Later scripture bears this out as well:
And there came also Nicodemus, which at the first came to Jesus by night, and brought a mixture of myrrh and aloes, about an hundred pound weight. - John 19:39
According to an interesting article on www.history.com:
“ ’We have textual – and also archaeological – evidence that both frankincense and myrrh were used as medicinal substances in antiquity,’ confirmed Alain Touwaide, a historian of medicine at the Institute for the Preservation of Medical Traditions and the Smithsonian Institution.”
The article also mentions myrrh has been traded beginning more than 5,000 years ago by people in the Middle East and North Africa.

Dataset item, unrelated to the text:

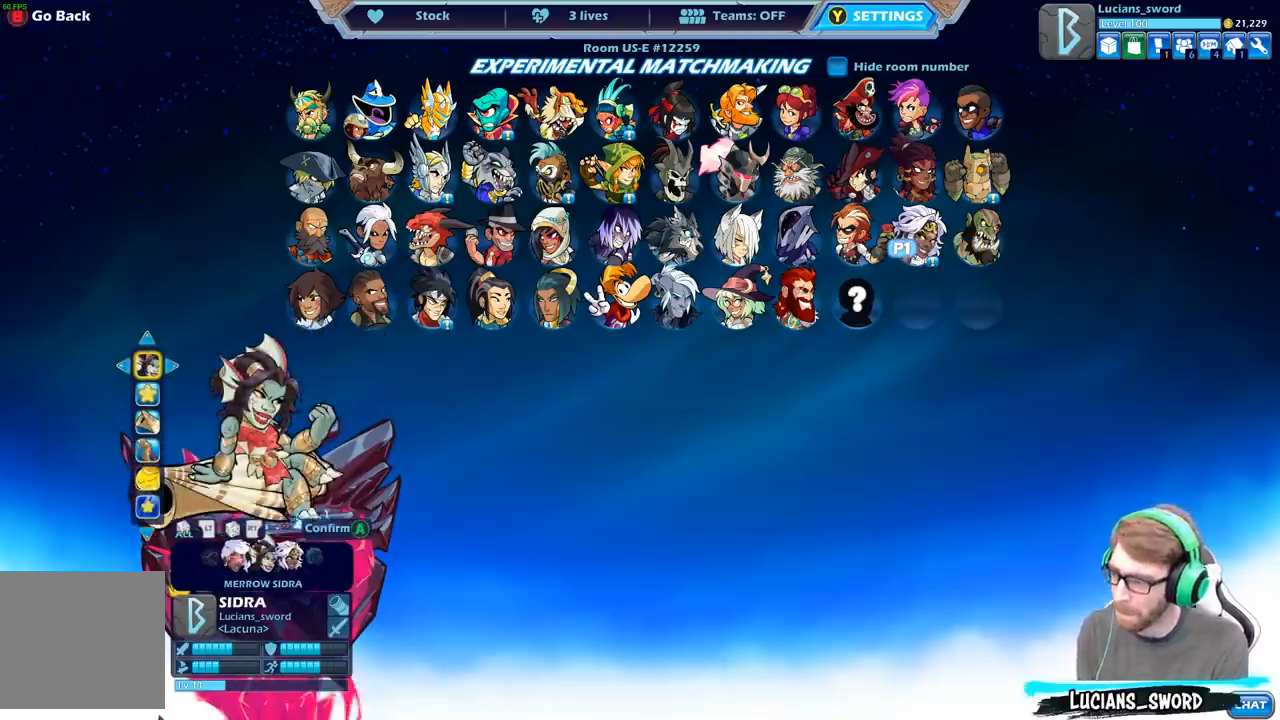
{"buttons": ["A"], "left_stick": "center", "right_stick": "center", "events": [[500, "A", "down"]]}
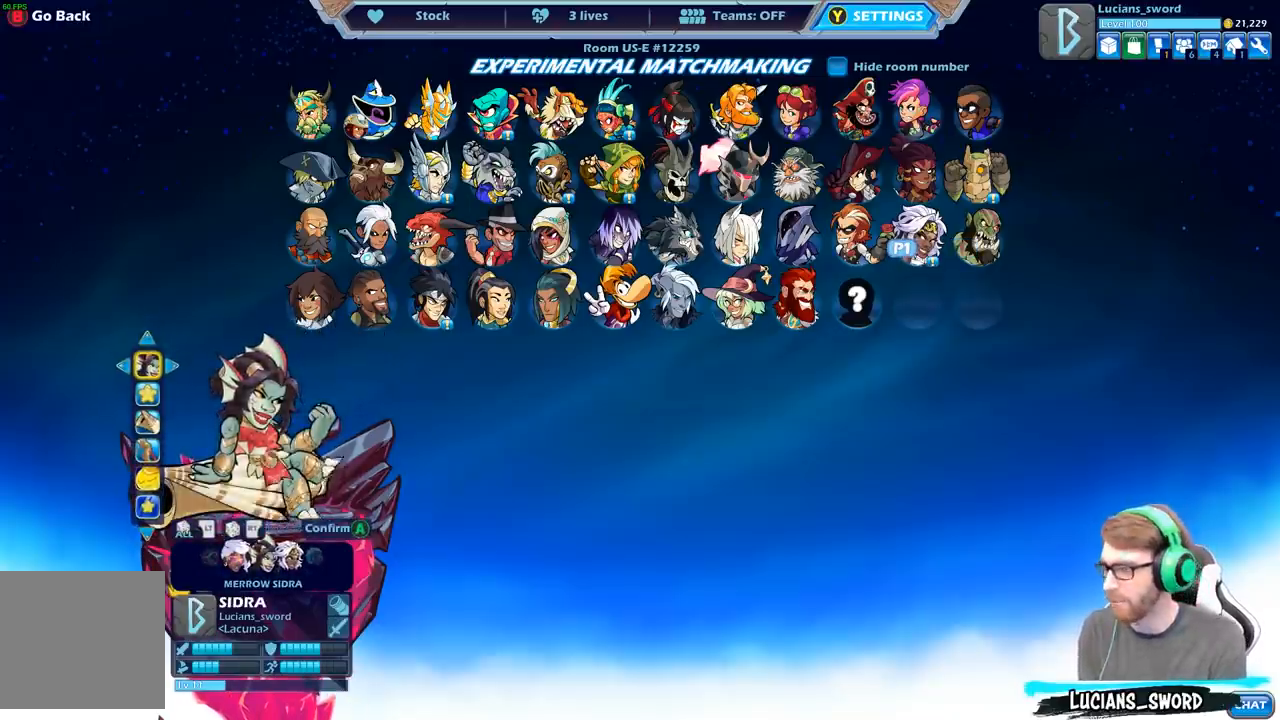
{"buttons": [], "left_stick": "center", "right_stick": "center", "events": [[133, "A", "up"]]}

Biblical references begin as early as Genesis 37:25. The medicinal properties of myrrh were valued by the father of modern medicine.
“According to Touwaide, myrrh appears with more frequency than any other plant substance in the writings of the Greek physician Hippocrates, who revolutionized the field of medicine in the fourth and third centuries B.C.”
In modern medicine, the history.com article mentioned some hopeful uses for myrrh:
“In a series of clinical and laboratory studies over the last two decades, frankincense and myrrh have shown promise in addressing a number of common disorders. For example, a 1996 paper reported that myrrh blunts pain in mice, while a 2009 study suggested that it might help lower cholesterol.”
As an essential oil, myrrh is used for issues of the mouth – sores, gum disease and sore throats. Myrrh is helpful for thyroid, digestive and respiratory issues. It is also known for its many properties: anti-inflammatory, anti-bacterial, antifungal, antimicrobial and antiseptic.
Noted for healing wounds, myrrh essential oil is especially beneficial for wounds that are slow to heal. I think myrrh has an interesting parallel as to how it is obtained. The Commiphora tree that myrrh comes from is actually wounded in order to obtain the oil. The bark is cut, which yields a tear-shaped resin. Is the tree trying to heal itself with its own tears?
Most fascinating to me, however, are the key emotions attributed to myrrh: humility, tranquility, stillness, compassionate and watchfulness. It has been used historically to address the fears of death separation.
Myrrh – what an appropriate gift from a king to the King of Kings.